Fig. 10(a) shows the generated ATSG with the proposed error correction method, and Fig. 10(b) presents the chair assembly experiment by the robot. All components shown in Fig. 7 are put on the pre-defined position as shown in Fig. 10(b)(i). Fig. 10(b)(ix) shows the completed assembled chair. Fig. 10(b)(ii)-(viii) are several robot assembly phases according to the generated ATSG. Fig. 10(b)(ii)-(v) show the Insertion between different components. Fig. 10(b)(vi)-(viii) show the screwing (Rotation) motion according to the ATSG in the blue dotted box in Fig. 10(a). From the experiment, the generated ATSG is able to be executed by the robot.
Conclusion and Future Work
In this paper, we propose a novel two-step error correction method to enhance the accuracy of assembly task planning for robots by automatically understanding the graphical instruction manual. The inaccuracy of the existing assembly sequence generation method principally comes from the inaccurate object detection result. Therefore, to weaken the serious dependence on the object detection result, other visual elements in the graphical instruction manual, like the symbol, speech bubble, and model number, are detected and used to generate the assembly plan for robots with a higher precision. Furniture components and arrows are detected by YOLOv5. Speech bubbles are extracted based on the connected components labeling. The model numbers are recognized using the open-source toolbox MMOCR. The extracted elements are used in the two-step error correction. The first step is during the generation of the assembly sequence. The appropriate motion is decided by the detected arrow information. The speech bubble is used to remove the repeatedly drawn components on instruction images. The detected component is checked to see if it is included in the component list page. The second step is after the generation.

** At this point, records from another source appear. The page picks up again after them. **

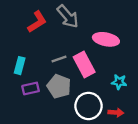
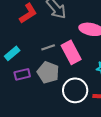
cyan rectangle: (20, 66) -> (12, 53), turned 35

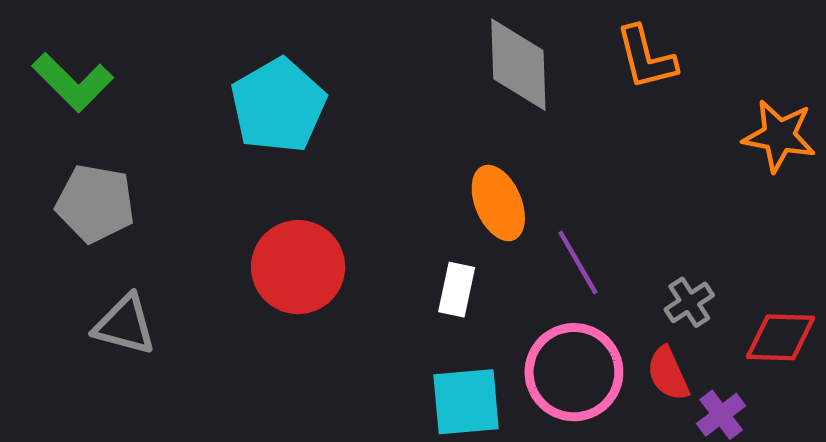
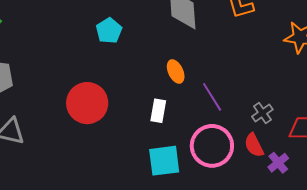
cyan pentagon: (278, 106) -> (109, 31), moved, size x0.6
orange ellipse: (498, 203) -> (176, 71), size x0.7

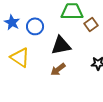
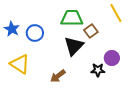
black triangle: (61, 45) -> (74, 46), moved, turned -35

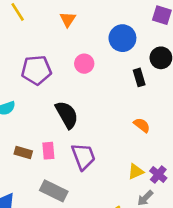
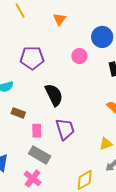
pink circle: (84, 64) -> (79, 56), moved
pink rectangle: (48, 151) -> (37, 131), moved
brown rectangle: (23, 153) -> (18, 113), moved

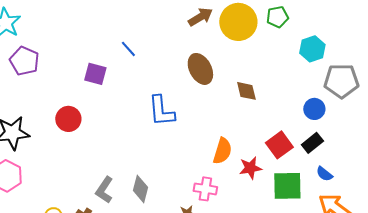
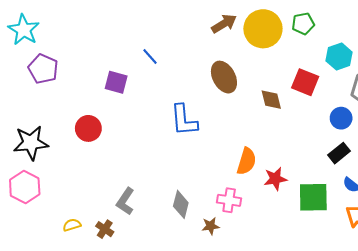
red square: (279, 145) -> (305, 82), moved, turned -32
gray diamond: (140, 189) -> (181, 204), moved

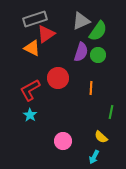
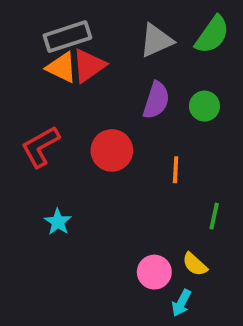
green semicircle: (98, 31) -> (212, 35), moved
orange triangle: (32, 48) -> (62, 67), moved
green circle: (98, 55) -> (204, 106), moved
red L-shape: (30, 90) -> (40, 147), moved
pink circle: (63, 141) -> (154, 272), moved

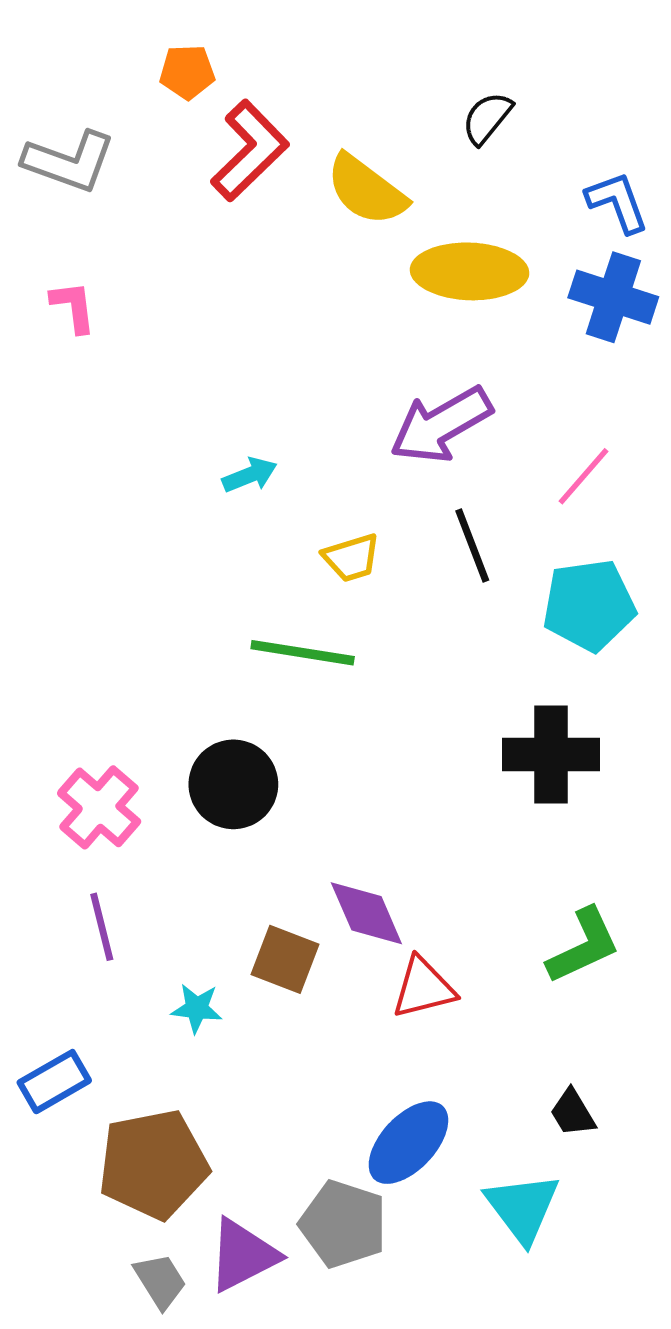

By checking the number of each component in the final output of the assembly sequence with the number of each component in the component list page, the correct component number is guaranteed. From the compared results of the generated ATSG in four different error correction methods, we can see that the proposed two-step error correction method is effective. Finally, a robot experiment assembling a kid’s chair is executed based on the generated assembly sequence.
In the future, we will look at two major issues that remain in this topic. One is the detection of components. Even though we have obtained reasonable accuracy using YOLOv5 in this study for different kinds of chairs, for other furniture, the detection result may not be good because of the overlapping of different components. Another is focusing on the robot execution phase. Because the furniture is always big and heavy, it is difficult to accomplish the whole assembly task just by the robot itself. It is expected to find some methods to increase the assembly efficiency by human-robot collaboration.